> _EXERCISE DETAILS_:
Find every line below that contains the string "услуг", and copy each of those lines in full.

> _PROVIDED RECORDS_:
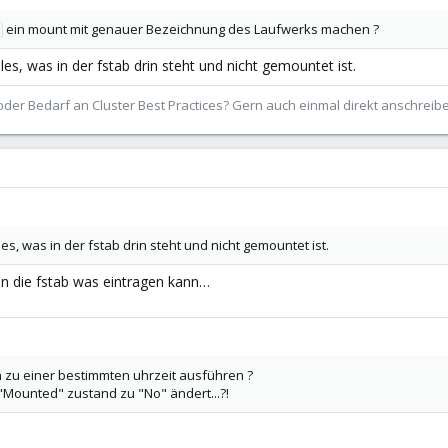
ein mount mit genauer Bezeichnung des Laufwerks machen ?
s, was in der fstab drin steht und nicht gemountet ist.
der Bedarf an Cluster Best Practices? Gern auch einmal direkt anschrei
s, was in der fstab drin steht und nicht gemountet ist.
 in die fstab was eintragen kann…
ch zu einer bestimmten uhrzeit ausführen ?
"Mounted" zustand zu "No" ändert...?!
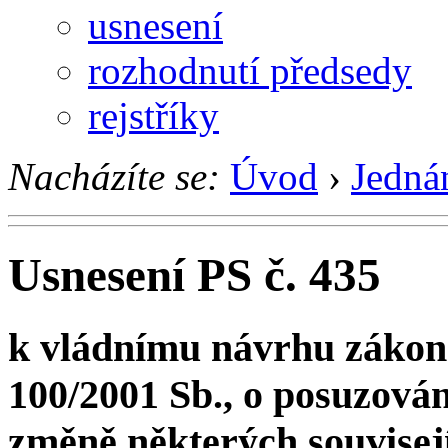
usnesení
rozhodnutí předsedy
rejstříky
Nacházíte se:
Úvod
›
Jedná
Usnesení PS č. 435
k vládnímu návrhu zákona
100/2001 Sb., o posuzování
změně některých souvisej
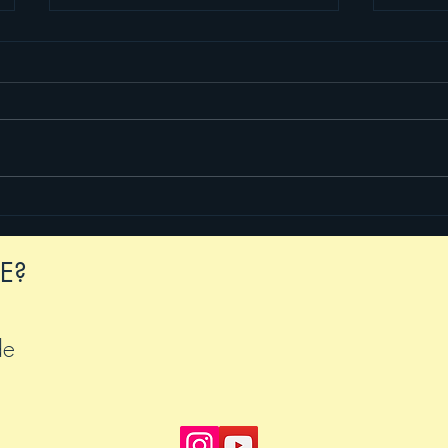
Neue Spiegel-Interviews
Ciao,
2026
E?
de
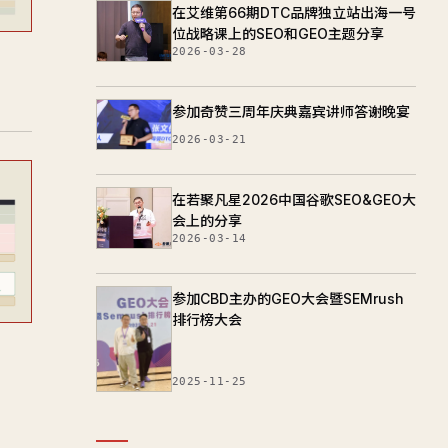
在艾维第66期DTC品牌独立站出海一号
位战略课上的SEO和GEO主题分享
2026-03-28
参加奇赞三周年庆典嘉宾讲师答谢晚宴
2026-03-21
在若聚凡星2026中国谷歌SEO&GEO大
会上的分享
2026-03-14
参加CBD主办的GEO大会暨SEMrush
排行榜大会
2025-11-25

* * *

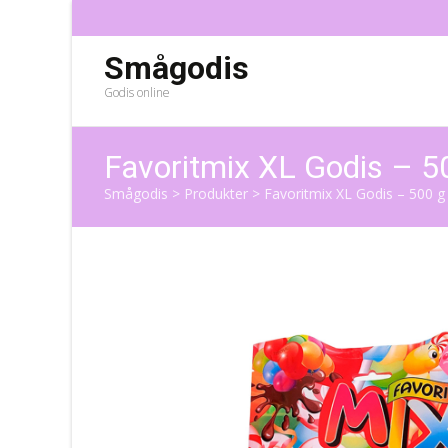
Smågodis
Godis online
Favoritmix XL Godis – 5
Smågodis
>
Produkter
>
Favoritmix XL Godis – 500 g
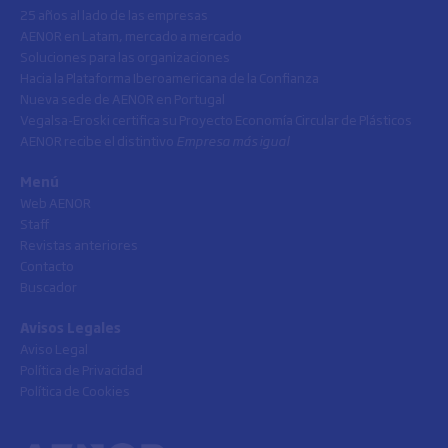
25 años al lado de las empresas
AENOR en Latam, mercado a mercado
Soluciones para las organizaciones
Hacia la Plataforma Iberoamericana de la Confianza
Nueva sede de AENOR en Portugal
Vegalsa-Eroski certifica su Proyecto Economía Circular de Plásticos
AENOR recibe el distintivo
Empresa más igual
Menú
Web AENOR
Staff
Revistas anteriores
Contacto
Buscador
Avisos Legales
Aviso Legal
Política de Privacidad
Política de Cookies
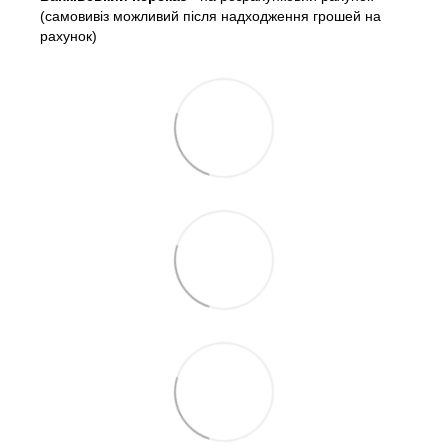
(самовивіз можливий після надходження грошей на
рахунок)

---

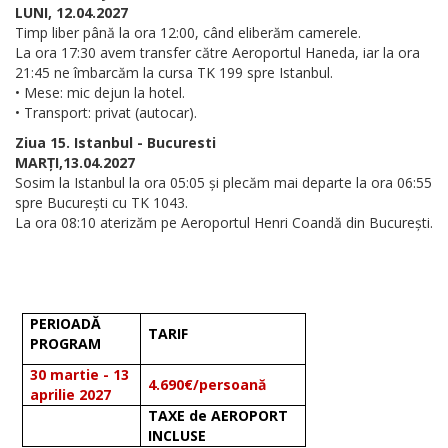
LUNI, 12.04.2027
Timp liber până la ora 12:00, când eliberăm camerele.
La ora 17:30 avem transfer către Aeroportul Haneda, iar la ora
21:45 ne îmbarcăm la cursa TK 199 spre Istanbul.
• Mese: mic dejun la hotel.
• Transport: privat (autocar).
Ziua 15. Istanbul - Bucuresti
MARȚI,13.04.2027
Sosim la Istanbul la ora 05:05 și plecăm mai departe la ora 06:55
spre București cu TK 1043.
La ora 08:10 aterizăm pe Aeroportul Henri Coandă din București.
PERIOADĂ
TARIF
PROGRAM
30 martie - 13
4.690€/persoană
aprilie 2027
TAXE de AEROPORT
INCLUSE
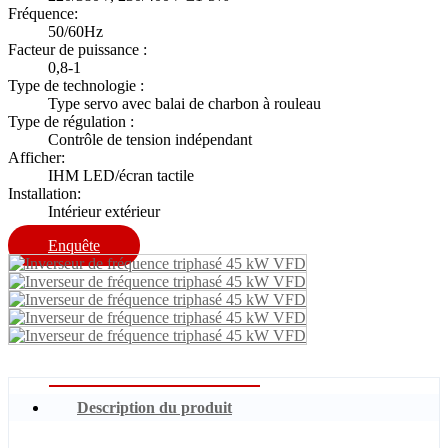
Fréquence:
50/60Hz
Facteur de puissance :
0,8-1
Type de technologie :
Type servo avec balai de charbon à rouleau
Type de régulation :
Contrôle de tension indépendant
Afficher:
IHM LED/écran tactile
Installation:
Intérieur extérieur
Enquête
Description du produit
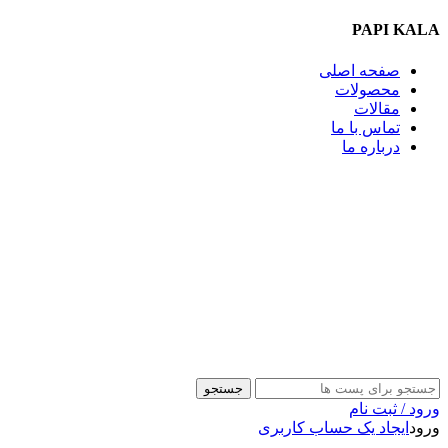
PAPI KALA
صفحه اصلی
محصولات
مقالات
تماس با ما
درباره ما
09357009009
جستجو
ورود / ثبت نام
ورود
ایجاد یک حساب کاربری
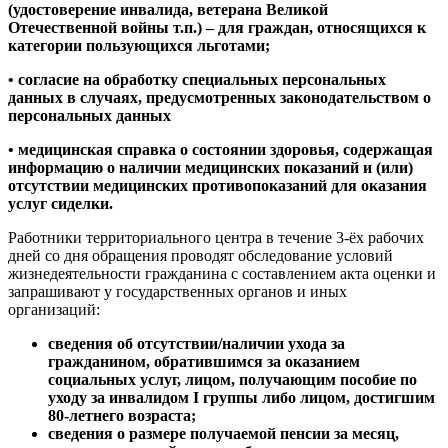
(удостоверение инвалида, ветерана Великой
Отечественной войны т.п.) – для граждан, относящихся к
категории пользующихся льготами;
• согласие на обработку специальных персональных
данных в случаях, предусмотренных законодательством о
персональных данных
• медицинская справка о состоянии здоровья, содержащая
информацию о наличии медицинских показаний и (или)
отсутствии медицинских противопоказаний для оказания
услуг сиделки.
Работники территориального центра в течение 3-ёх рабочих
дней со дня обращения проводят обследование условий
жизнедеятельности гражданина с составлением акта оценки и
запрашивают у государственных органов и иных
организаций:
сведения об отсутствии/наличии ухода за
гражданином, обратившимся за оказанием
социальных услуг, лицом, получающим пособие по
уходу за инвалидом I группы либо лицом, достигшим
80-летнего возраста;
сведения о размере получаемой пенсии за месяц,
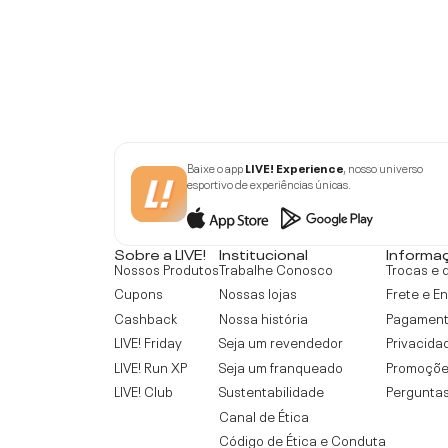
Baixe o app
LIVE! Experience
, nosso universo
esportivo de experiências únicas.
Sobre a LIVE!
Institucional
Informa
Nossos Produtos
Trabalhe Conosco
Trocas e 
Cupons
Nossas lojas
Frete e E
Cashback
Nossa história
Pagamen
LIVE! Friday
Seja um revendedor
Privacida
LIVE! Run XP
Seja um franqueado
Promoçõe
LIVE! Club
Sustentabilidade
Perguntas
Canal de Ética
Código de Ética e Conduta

> _OUTPUT BELOW_:
услуг сиделки.
социальных услуг, лицом, получающим пособие по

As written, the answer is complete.